**Page text:**
+ + + + +

UNITED STATES DISTRICT COURT FOR THE DISTRICT OF ARIZONA
Jun 15, 2018
No. CV-17-04596-PHX-JJT (D. Ariz. Jun. 15, 2018)

Opinion

No. CV-17-04596-PHX-JJT

06-15-2018

John Lindsey, et al., Plaintiffs, v. Punta Vista Bahia SA, et al., Defendants.


ORDER

At issue are Plaintiffs' Motion to Confirm Arbitral Award (Doc. 2, MTC), to which Defendants filed a Response (Doc. 29, Resp. to MTC) and Plaintiffs filed a Reply (Doc. 30, Reply to MTC); and Defendants' Motion to Dismiss (Doc. 28, MTD), to which Plaintiffs filed a Response (Doc. 31, Resp. to MTD), and Defendants filed a Reply (Doc. 37, Reply to MTD). In this Order, the Court will also resolve Plaintiffs' Motion to Amend (Doc. 38). The Court finds these matters appropriate for resolution without oral argument. See LRCiv 7.2(f). For the reasons that follow, the Court will deny Plaintiffs' Motion to Confirm Arbitral Award and grant Defendants' Motion to Dismiss.

+ + + + +

(Entries drawn from a collection)
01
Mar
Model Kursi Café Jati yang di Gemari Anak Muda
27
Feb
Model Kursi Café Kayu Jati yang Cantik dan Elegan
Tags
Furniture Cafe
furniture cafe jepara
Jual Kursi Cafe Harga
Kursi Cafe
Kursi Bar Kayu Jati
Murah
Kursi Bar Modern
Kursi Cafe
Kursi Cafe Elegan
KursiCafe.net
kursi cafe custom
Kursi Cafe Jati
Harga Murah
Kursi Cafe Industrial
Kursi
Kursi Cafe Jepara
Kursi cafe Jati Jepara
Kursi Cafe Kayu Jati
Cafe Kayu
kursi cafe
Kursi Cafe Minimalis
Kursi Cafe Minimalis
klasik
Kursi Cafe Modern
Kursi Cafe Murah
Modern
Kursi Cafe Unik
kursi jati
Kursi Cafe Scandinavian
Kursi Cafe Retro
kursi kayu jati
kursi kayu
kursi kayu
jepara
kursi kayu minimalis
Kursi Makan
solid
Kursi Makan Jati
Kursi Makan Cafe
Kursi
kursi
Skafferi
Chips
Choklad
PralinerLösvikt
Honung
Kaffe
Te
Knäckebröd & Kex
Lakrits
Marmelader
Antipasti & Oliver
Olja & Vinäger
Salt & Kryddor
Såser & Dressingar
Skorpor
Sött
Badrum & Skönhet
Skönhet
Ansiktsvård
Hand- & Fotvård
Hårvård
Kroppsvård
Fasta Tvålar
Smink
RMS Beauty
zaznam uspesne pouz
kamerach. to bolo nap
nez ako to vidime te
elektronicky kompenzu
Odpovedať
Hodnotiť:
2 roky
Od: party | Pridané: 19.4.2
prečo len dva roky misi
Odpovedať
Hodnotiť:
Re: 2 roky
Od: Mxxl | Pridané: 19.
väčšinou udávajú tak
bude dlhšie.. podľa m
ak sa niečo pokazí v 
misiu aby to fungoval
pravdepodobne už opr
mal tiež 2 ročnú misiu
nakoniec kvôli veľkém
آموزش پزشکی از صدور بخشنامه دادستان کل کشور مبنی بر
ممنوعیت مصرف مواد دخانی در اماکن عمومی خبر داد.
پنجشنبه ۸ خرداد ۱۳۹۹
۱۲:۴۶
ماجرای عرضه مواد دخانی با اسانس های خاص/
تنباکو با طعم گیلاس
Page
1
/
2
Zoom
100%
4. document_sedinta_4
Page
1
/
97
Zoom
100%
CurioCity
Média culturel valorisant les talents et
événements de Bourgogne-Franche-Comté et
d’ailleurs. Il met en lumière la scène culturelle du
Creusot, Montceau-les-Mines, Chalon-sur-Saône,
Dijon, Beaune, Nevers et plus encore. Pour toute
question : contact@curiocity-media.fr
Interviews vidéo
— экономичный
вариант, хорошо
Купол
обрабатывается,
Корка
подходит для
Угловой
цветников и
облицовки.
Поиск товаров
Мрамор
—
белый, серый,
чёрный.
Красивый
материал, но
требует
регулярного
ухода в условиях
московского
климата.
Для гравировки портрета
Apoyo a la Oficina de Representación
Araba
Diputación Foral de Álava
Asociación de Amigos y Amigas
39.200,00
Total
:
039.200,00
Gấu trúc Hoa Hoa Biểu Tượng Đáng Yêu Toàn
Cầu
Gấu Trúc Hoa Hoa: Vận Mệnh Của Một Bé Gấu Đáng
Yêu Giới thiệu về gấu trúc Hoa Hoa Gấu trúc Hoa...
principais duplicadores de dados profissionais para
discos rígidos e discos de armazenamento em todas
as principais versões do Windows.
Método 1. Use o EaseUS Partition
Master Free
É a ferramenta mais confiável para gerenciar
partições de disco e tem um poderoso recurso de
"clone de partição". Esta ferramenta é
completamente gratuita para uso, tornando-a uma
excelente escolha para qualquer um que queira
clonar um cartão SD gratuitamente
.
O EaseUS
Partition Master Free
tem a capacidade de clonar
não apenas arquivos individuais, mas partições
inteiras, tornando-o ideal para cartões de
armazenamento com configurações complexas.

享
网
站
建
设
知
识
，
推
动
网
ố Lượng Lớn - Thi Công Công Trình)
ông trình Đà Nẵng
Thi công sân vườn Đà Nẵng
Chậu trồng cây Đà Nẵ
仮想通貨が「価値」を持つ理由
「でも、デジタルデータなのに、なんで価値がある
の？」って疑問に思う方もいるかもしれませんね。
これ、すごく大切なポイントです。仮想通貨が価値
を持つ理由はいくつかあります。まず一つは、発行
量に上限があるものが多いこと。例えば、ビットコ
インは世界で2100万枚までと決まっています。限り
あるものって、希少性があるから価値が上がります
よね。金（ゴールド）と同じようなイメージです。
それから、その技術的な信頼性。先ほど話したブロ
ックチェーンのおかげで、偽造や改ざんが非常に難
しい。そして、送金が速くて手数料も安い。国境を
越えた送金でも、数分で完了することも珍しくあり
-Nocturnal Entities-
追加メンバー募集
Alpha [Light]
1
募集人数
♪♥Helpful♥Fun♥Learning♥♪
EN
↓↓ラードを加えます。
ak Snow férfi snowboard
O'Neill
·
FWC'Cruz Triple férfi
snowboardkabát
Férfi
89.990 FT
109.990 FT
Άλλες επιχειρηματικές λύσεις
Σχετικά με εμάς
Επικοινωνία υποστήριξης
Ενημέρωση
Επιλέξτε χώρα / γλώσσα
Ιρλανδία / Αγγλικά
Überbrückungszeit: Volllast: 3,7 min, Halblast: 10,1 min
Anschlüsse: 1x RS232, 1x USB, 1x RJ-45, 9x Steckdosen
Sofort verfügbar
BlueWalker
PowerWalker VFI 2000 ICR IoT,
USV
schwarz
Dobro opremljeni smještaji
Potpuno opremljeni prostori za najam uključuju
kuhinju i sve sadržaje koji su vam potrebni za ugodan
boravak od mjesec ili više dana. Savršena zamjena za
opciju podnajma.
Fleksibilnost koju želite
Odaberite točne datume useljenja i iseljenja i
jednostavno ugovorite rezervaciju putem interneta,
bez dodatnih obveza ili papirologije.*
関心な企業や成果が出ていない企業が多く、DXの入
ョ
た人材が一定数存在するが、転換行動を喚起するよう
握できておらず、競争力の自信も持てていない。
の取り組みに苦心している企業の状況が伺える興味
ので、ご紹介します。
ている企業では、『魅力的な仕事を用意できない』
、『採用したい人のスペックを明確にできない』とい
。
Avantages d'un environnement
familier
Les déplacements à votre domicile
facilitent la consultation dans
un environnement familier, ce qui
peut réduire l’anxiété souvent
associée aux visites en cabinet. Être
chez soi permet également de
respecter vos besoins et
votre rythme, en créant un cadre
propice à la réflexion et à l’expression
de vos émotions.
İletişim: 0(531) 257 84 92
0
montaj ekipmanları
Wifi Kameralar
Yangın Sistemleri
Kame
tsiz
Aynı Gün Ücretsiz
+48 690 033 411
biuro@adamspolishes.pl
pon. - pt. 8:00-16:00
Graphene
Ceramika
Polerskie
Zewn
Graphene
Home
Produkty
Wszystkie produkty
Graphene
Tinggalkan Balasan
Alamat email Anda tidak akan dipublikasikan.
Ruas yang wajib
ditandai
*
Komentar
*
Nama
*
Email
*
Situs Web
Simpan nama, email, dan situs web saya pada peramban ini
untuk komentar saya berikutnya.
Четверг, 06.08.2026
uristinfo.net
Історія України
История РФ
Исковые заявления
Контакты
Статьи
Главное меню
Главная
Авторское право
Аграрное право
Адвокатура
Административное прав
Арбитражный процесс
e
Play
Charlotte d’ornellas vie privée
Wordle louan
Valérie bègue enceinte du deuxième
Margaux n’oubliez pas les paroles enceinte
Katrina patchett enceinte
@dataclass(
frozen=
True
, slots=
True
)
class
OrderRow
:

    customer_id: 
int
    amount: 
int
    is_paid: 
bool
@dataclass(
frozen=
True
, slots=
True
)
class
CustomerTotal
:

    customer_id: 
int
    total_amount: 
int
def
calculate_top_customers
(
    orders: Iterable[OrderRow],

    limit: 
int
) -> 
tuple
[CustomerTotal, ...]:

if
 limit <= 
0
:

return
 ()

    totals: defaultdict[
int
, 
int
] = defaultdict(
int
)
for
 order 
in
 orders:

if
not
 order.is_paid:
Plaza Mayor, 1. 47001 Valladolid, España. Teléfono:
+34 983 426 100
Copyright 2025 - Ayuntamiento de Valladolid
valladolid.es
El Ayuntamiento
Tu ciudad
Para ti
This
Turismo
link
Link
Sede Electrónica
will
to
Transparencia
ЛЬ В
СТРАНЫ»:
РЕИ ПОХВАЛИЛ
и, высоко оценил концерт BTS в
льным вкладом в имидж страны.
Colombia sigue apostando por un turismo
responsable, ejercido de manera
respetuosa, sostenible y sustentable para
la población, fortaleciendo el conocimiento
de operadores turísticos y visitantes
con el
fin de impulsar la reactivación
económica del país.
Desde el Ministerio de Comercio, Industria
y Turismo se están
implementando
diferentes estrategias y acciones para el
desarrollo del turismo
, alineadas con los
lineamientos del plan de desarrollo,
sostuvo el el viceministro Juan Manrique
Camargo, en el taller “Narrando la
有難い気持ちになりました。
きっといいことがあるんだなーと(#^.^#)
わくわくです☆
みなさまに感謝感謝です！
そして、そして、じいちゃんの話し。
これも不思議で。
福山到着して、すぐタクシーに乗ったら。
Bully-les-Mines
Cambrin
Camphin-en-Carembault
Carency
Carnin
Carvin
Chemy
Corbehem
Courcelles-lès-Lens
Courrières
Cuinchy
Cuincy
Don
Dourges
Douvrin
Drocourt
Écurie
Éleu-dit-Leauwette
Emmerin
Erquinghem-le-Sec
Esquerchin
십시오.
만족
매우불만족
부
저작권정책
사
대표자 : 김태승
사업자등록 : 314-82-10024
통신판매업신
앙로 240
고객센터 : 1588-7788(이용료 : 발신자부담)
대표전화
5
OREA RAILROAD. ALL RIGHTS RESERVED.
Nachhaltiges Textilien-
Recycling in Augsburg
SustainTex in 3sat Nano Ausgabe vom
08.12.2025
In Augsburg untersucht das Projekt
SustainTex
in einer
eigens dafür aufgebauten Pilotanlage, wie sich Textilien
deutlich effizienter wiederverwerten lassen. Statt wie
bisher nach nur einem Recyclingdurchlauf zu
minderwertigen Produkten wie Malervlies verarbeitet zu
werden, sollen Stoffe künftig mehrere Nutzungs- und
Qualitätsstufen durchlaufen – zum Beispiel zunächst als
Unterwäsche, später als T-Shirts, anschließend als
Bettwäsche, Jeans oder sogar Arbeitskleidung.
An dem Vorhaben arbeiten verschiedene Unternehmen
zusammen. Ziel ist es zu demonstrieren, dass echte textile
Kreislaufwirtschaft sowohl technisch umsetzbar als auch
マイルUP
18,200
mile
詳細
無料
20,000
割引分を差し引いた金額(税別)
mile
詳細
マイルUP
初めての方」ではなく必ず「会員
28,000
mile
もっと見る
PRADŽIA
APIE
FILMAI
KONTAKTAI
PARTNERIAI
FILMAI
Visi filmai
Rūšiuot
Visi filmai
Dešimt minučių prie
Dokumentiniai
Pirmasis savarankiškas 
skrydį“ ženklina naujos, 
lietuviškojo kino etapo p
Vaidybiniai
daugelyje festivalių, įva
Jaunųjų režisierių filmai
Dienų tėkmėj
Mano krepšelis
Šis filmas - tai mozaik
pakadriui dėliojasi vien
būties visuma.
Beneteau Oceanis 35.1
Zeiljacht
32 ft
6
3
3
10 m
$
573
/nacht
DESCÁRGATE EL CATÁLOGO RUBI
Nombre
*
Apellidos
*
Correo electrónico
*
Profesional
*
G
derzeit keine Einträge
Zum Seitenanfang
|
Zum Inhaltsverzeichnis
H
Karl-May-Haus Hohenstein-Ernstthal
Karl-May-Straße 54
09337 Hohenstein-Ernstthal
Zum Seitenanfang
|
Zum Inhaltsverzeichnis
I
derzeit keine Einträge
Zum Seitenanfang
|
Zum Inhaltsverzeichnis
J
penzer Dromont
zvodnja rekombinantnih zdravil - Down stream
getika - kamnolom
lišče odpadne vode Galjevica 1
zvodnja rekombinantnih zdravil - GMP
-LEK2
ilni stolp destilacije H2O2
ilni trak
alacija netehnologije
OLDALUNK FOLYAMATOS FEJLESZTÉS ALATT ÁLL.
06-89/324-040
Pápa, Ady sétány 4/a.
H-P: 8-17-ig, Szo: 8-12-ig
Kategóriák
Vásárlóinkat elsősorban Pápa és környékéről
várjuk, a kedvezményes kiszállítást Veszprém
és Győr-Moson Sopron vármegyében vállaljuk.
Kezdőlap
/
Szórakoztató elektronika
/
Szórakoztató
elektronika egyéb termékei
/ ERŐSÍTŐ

+ + + + +

**Written task:** Continue the court order on the motion to confirm the arbitral award, starting after its final sentence. This data has no connection to the court order.

**Reply:**
I. Factual Background

This case arises out of a real estate sale in Costa Rica. According to the Complaint, on or about November 11, 1993, Defendant Punta Vista Bahia, S.A. ("PVBSA") signed a concession contract to develop the Monarch Resort in Playa Panama, Guanacaste, Costa Rica. (Doc. 1, Compl. ¶ 31.) PVBSA advertised the resort as a four-star condo-hotel with amenities for hotel guests and condo owners alike. Each of the 14 individual Plaintiffs, by way of 15 entity Plaintiffs, entered into a Purchase Option Agreement with PVBSA for one or more condos between February 2003 and October 2006. (Compl. ¶ 45.)

The Purchase Option Agreements, all of which are identical in substance, stated that each owner could occupy his/her condo for 30% of the year; the remaining 70% had to be available for rent to hotel guests. Condo owners were to receive a portion of the rental income generated by hotel guests. The Agreements mandated that the Arbitration Court of the Center of Conciliation and Arbitration of the Chamber of Commerce of Costa Rica would settle any disputes between the parties. (Compl. ¶ 135.)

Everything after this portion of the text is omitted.